I don't want to say this, not least because it makes me sound like a right knobhead, but the game just feels amateur. It feels like a fanmade mod. To make matters worse, a free fanmade mod where you play as a security guard had already come out by the time of Blue Shift's release - Azure Sheep. While Azure Sheep isn't perfect and feels very tonally off compared to Half-Life, it has a lot of imagination, new weapons, new locations, new ideas etc - everything Blue Shift lacks. It also has a follower called Kate, who is one hundred thousand times better than Rosenberg (though equally prone to getting stuck on shit). It's longer than Blue Shift too.

Opposing Force felt similar (I think I actually compared it to Azure Sheep in the post about it) - janky, not tightly or professionally made, but oozing enthusiasm and creativity. Blue Shift, on the other hand, oozes nothing but SHIT. It feels like they were forced to make it against their will.
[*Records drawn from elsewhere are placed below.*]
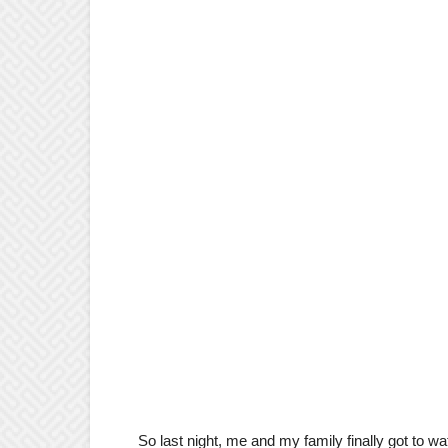
So last night, me and my family finally got to wat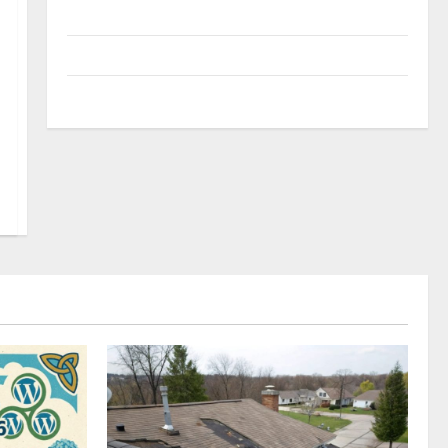
Uncategorized
Update NEWS
VOIP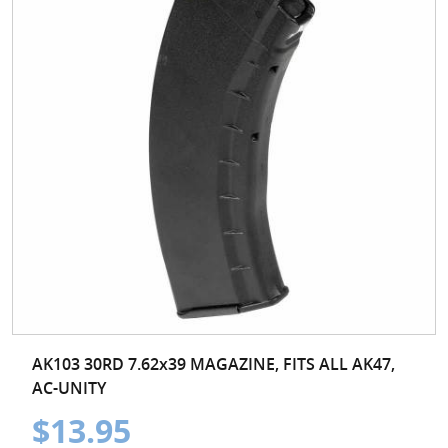
AK103 30RD 7.62x39 MAGAZINE, FITS ALL AK47,
AC-UNITY
$13.95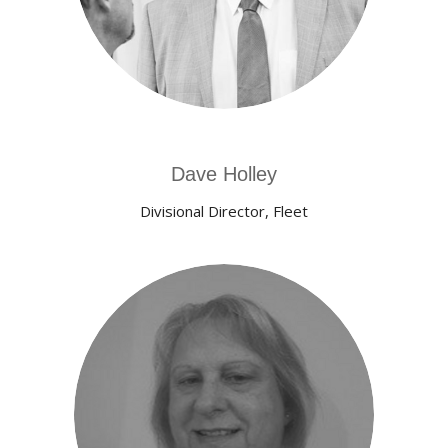
Dave Holley
Divisional Director, Fleet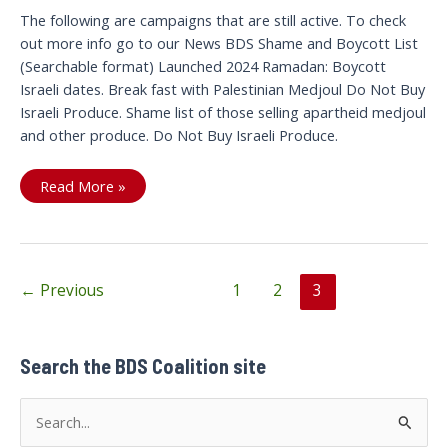
The following are campaigns that are still active. To check
out more info go to our News BDS Shame and Boycott List
(Searchable format) Launched 2024 Ramadan: Boycott
Israeli dates. Break fast with Palestinian Medjoul Do Not Buy
Israeli Produce. Shame list of those selling apartheid medjoul
and other produce. Do Not Buy Israeli Produce.
Campaigns
Read More »
Post
←
Previous
1
2
3
pagination
Search the BDS Coalition site
S
e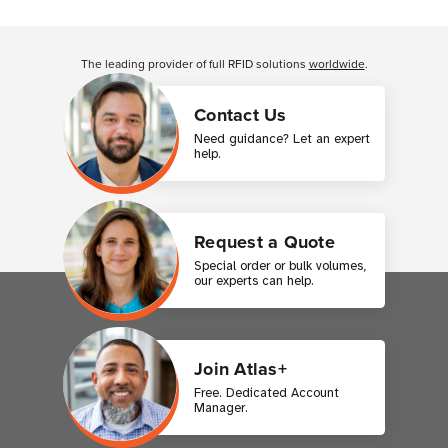
Customer Reviews
The leading provider of full RFID solutions
worldwide
.
Contact Us
Need guidance? Let an expert
help.
Request a Quote
Special order or bulk volumes,
our experts can help.
Join Atlas+
Free. Dedicated Account
Manager.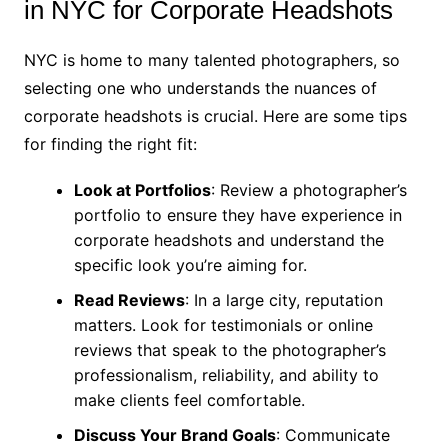
in NYC for Corporate Headshots
NYC is home to many talented photographers, so
selecting one who understands the nuances of
corporate headshots is crucial. Here are some tips
for finding the right fit:
Look at Portfolios
: Review a photographer’s
portfolio to ensure they have experience in
corporate headshots and understand the
specific look you’re aiming for.
Read Reviews
: In a large city, reputation
matters. Look for testimonials or online
reviews that speak to the photographer’s
professionalism, reliability, and ability to
make clients feel comfortable.
Discuss Your Brand Goals
: Communicate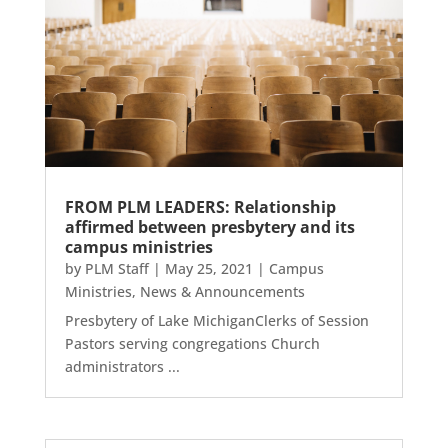
FROM PLM LEADERS: Relationship
affirmed between presbytery and its
campus ministries
by
PLM Staff
|
May 25, 2021
|
Campus
Ministries
,
News & Announcements
Presbytery of Lake MichiganClerks of Session
Pastors serving congregations Church
administrators ...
Blue Shift rejects all Opposing Force's new content and instead relies only on weapons and enemies present in the original game. You don't even get all the weapons, though, you're stuck with the non-exotic ones. Again, the differing approaches between Gearbox and Valve are revealed - where Valve tried to tell a story organically, Gearbox lock you in a room with a lunatic reading the plot out to you (a strategy Valve would inexplicably employ in Half-Life 2). Where Valve approached combat as a sort of seasoning to complement other areas of the game, usually by encouraging the player to use some kind of gimmick to take down enemies, Gearbox reckon that Half-Life's shitty combat stands alone, and put the player in a big square arena and then spam enemies in. Whereas Valve have a great sense of pace, Gearbox think it'd be cool if you blew up a tank then went to Xen.

I hate to be so down on the game, but it really does sort of suck. It is indeed Half-Life: Poo Shit. At best, Half-Life fans can get a bit of fun out of seeing new bits of the Black Mesa facility.

We've still got one more Gearbox Half-Life game to go, Half-Life: Decay, which I don't remember very well. Exciting!

FINAL RATING: Harsh, but it has to be done: 1.5 Cathartic Justices out of 5.


THE GAME SUMMARISED IN A BOTTOM QUOTE:

Ferris

How have I never heard of Joan Armatrading?!

She's fucking brill!

Lemming

I know right? Superb artist, plus the sick guitar at the end of "(I Love It When You) Call Me Names" beautifully drowned out a full Dr Rosenberg speech.

Ferris

Another absolute banger! Lovely stuff.

(Not rosentwat, I still haven't even finished the original half life, please don't belittle me, and anyway you didn't even do TimeSplitters so we're even.)

Ferris

Sorry I know this is the wrong thread, but "Down to the Ground" feels like the song Dylan has been trying to write since 1976 (until the late '90s when his voice gave out).

It's a superb bit of music.





...Oh yeah great review of Half Life or whatever.